Heineken Cup
Williams determined to bounce back
May 5, 2009
Cardiff Blues' Martyn Williams reflects on his penalty shoot-out miss, Cardiff Blues v Leicester Tigers, Heineken Cup Semi-Final, Millennium Stadium, Cardiff, Wales, May 3, 2009
The Blues' Martyn Williams reflects on his crucial penalty miss at the Millennium Stadium © Getty Images

Cardiff Blues' Martyn Williams is refusing to feel sorry for himself after his penalty shoot-out miss handed Leicester the chance to win their epic Heineken Cup semi-final clash.

Williams' failure to hit the target was followed by Leicester's Jordan Crane slotting his kick in the final act of a dramatic match that saw the sides battle to a 26-26 draw after extra time. The veteran flanker has admitted the miss was devastating but is determined to put the disappointment behind him.

"I am at the age where I've been through the mill through rugby," the 33-year-old told the Western Mail. "It's better that it landed on my shoulders than on a young 21 or 22-year-old starting out in the game. It would probably be much more difficult for them to get over it.

"You wouldn't want it all to fall on Tom James or someone like Leigh Halfpenny. So in some ways it's good that it happened to me - although I didn't feel like that at the time! But somebody had to miss. There's no point feeling sorry for myself. You've just got to dust yourself down and onwards and upwards.

"If I'd missed a tackle that gave away the winning try or dropped the ball over the line, that would hurt a lot more. Things like that are my bread and butter. Goal-kicking isn't and hopefully I never have to do it again. I can't see myself being in that position again - fingers crossed!"

Saturday's shoot-out went into sudden death after the Blues' Tom James had missed with a chance that would have clinched the tie for the Magners League side and Williams admitted that he had not prepared for such a scenario.

"We had a list of the first five to go up and to be honest nobody really thought about what happens after that," said Williams. "Obviously we were going to use all the backs first. But after Tom Shanklin and Richie Rees had taken kicks six and seven, there were no more backs left. It was down to the forwards then and I realised I was probably first up.
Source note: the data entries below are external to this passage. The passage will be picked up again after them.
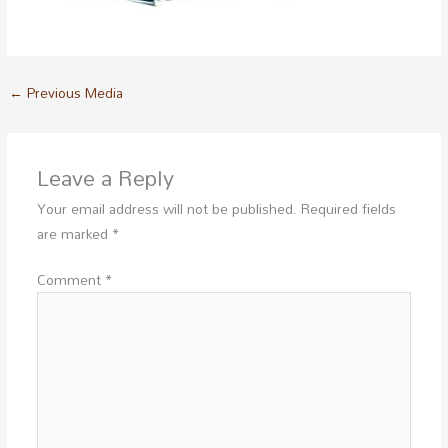
←
Previous Media
Leave a Reply
Your email address will not be published.
Required fields
are marked
*
Comment
*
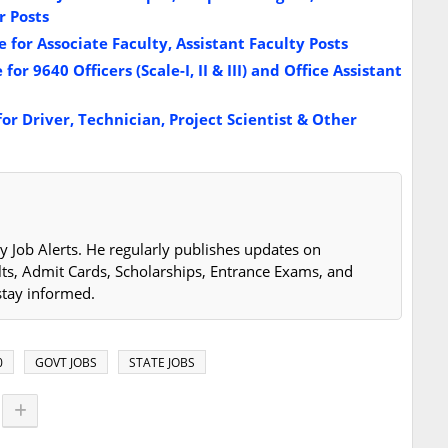
 Posts
for Associate Faculty, Assistant Faculty Posts
r 9640 Officers (Scale-I, II & III) and Office Assistant
r Driver, Technician, Project Scientist & Other
y Job Alerts. He regularly publishes updates on
lts, Admit Cards, Scholarships, Entrance Exams, and
stay informed.
0
GOVT JOBS
STATE JOBS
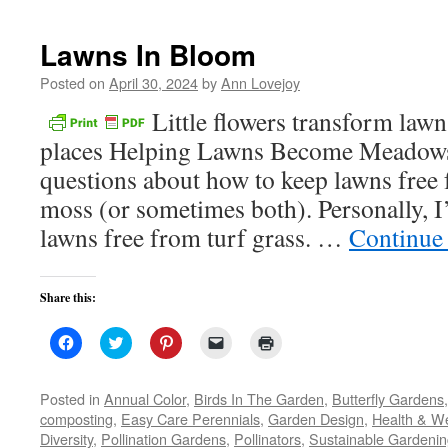
new
window)
Lawns In Bloom
Posted on
April 30, 2024
by
Ann Lovejoy
Little flowers transform lawn
places Helping Lawns Become Meadows 
questions about how to keep lawns free
moss (or sometimes both). Personally, I
lawns free from turf grass. …
Continue
Share this:
Click
Click
Click
Click
Click
to
to
to
to
to
share
share
share
email
print
on
on
on
a
(Opens
Facebook
Twitter
Pinterest
link
in
Posted in
Annual Color
,
Birds In The Garden
,
Butterfly Gardens
(Opens
(Opens
(Opens
to
new
composting
,
Easy Care Perennials
,
Garden Design
,
Health & We
in
in
in
a
window)
new
new
new
friend
Diversity
,
Pollination Gardens
,
Pollinators
,
Sustainable Gardeni
window)
window)
window)
(Opens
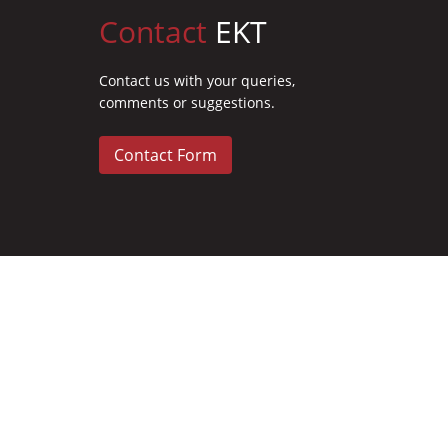
Contact
EKT
Contact us with your queries,
comments or suggestions.
Contact Form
"I looked around and knew I was next in line, so I got the short straw. I was shattered after running round for 100 minutes, but I wasn't really nervous or fazed by it. It was just a bad kick. I used to take kicks at school and in youth and I used to practice in training years ago. But I've not done that for years. I wish I had practiced more now!

"It was just surreal," he said. "I can't believe what happened. It's as if you weren't there. You never envisage it coming down to that. It's just bizarre how it turned out that way. It was a bit of a lottery and somebody was going to miss. I've just got to live with the fact that it was me.

"There's never been a penalty shoot-out before in rugby, so I guess I've earned myself a place in the record books. But it's not one that I wanted! You've got to take your hat off to the two Leicester forwards who stepped up, Craig Newby and Jordan Crane. They put in two brilliant kicks."

After Crane had landed his penalty to put the Tigers through, a number of their players made a point of commiserating with the distraught Williams.

"Lewis Moody, Geordan Murphy and Martin Corry all came over to me," said the Blues stalwart. "They said they didn't feel like celebrating that much because of the way the game had ended and they just said to keep my chin up. Fair play to them, they are top men for doing that."